Now, with natural disasters such as the earthquake in Japan and hurricanes in the United States adding to a sense of imminent doom, the number of people flocking to Bugarach has risen sharply — 20,000 visitors since the start of the year, more than double last year’s figures, according to the mayor.
Alerted by the phenomenon, France’s sect watchdog, the Miviludes, said it was placing the village under scrutiny, fearing it could become the site of mass suicides such as those in France, Switzerland and Canada in 1994 and 1997.
In those cases, 74 members of the Order of the Solar Temple, including 11 children, died in a series of apparent collective suicide pacts and murders.
Bugarach’s mayor Delord said there are already some grounds for alarm. Last year one devotee attempted to perform harakiri, the ritual Japanese suicide, with a Samourai sword.
Meanwhile, the head of Miviludes, Georges Fenech says he flew over the area in a helicopter recently and saw six settlements of the U.S.-based Ramtha movement, founded by J.Z. Knight in 1998.
“We don’t want to be paranoid, but we are taking this seriously,” Fenech told Reuters.
At the start of the year, French couple Philippe Meniere and Agnes Jardel, reportedly members of the group, went on the run in South Africa after shooting a policeman, and eventually died themselves in a shootout. Media reports said they had believed for years the world was about to end.
In sleepy Bugarach, 86-year-old Marie-Simone — whose job it is to decorate the small village church with flowers — just sighs and shrugs when she hears of the esoteric goings on.

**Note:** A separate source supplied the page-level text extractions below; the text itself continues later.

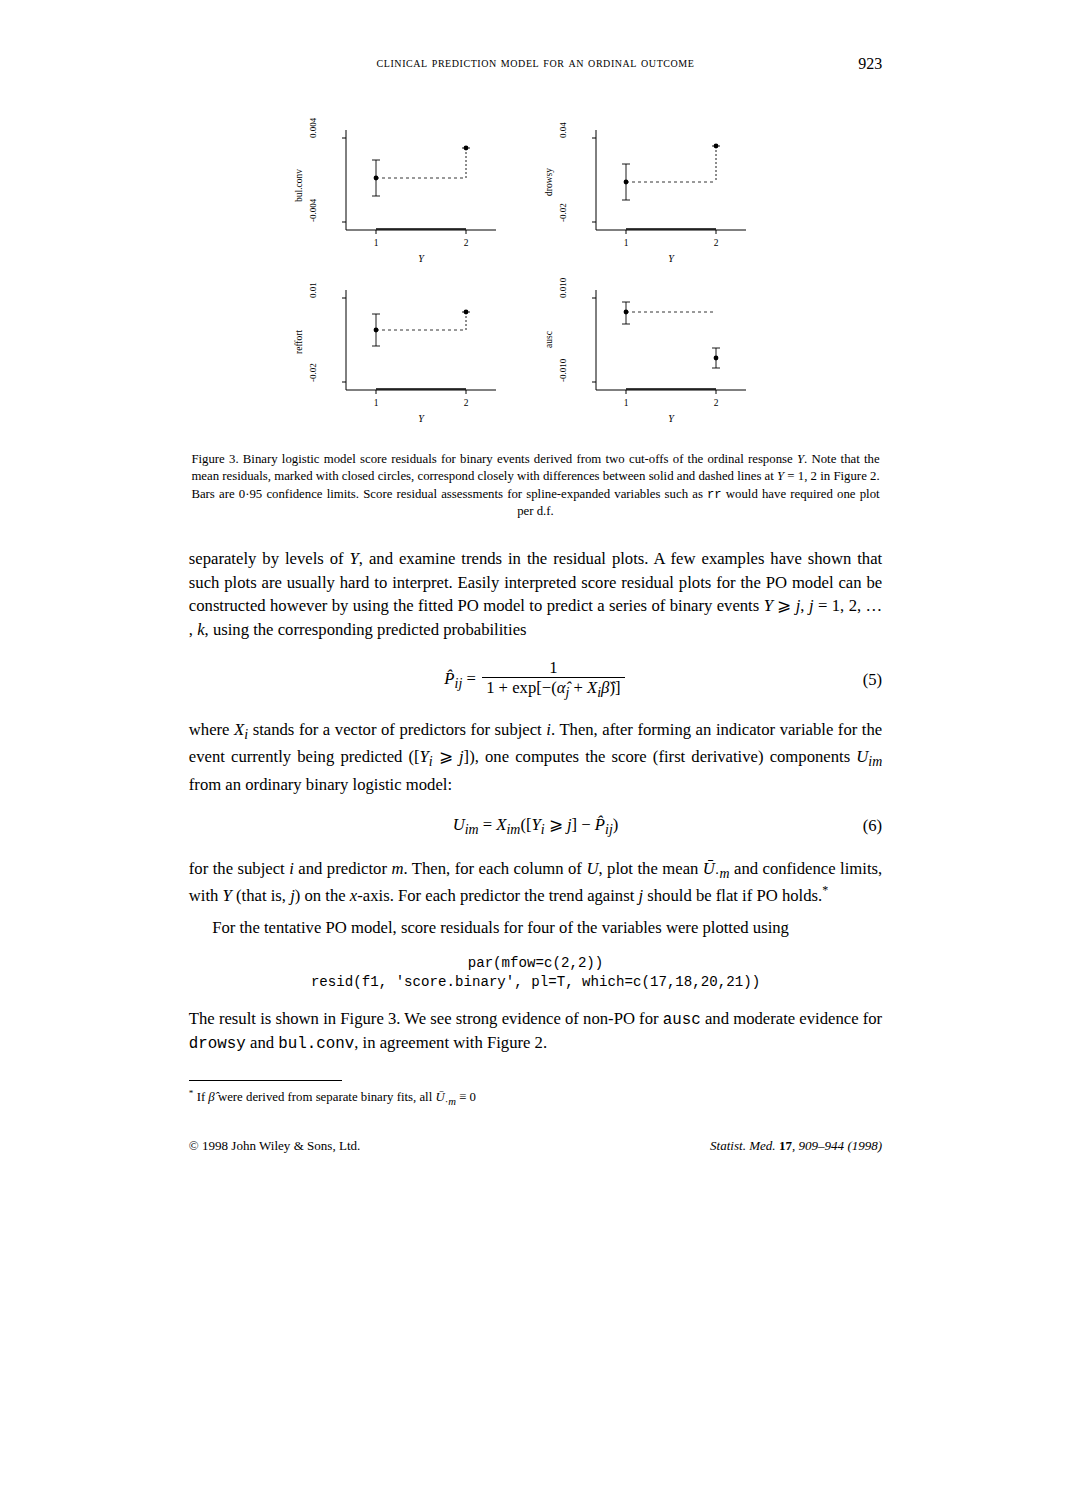clinical prediction model for an ordinal outcome 923
0.004 -0.004 bul.conv 1 2 Y 0.04 -0.02 drowsy 1 2 Y 0.01 -0.02 reffort 1 2 Y 0.010 -0.010 ausc 1 2 Y
Figure 3. Binary logistic model score residuals for binary events derived from two cut-offs of the ordinal response Y. Note that the mean residuals, marked with closed circles, correspond closely with differences between solid and dashed lines at Y = 1, 2 in Figure 2. Bars are 0·95 confidence limits. Score residual assessments for spline-expanded variables such as rr would have required one plot per d.f.
separately by levels of Y, and examine trends in the residual plots. A few examples have shown that such plots are usually hard to interpret. Easily interpreted score residual plots for the PO model can be constructed however by using the fitted PO model to predict a series of binary events Y ⩾ j, j = 1, 2, … , k, using the corresponding predicted probabilities
P̂ij = 1 1 + exp[−(α̂j + Xiβ̂)]
(5)
where Xi stands for a vector of predictors for subject i. Then, after forming an indicator variable for the event currently being predicted ([Yi ⩾ j]), one computes the score (first derivative) components Uim from an ordinary binary logistic model:
Uim = Xim([Yi ⩾ j] − P̂ij)
(6)
for the subject i and predictor m. Then, for each column of U, plot the mean Ū·m and confidence limits, with Y (that is, j) on the x-axis. For each predictor the trend against j should be flat if PO holds.*
For the tentative PO model, score residuals for four of the variables were plotted using
par(mfow=c(2,2))
resid(f1, 'score.binary', pl=T, which=c(17,18,20,21))
The result is shown in Figure 3. We see strong evidence of non-PO for ausc and moderate evidence for drowsy and bul.conv, in agreement with Figure 2.
* If β̂ were derived from separate binary fits, all Ū·m ≡ 0
© 1998 John Wiley & Sons, Ltd.
Statist. Med. 17, 909–944 (1998)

“Apparently it all comes from the Internet. But they should just clear off, they’ll never find any UFOs,” she said, adding that neither she nor the village priest believe a word of it.
Mayor Delord, however, says the influx has brought some benefits to the sleepy community, with hotel bookings on the rise, bringing in extra money for the village.
He remains circumspect about the trend, however.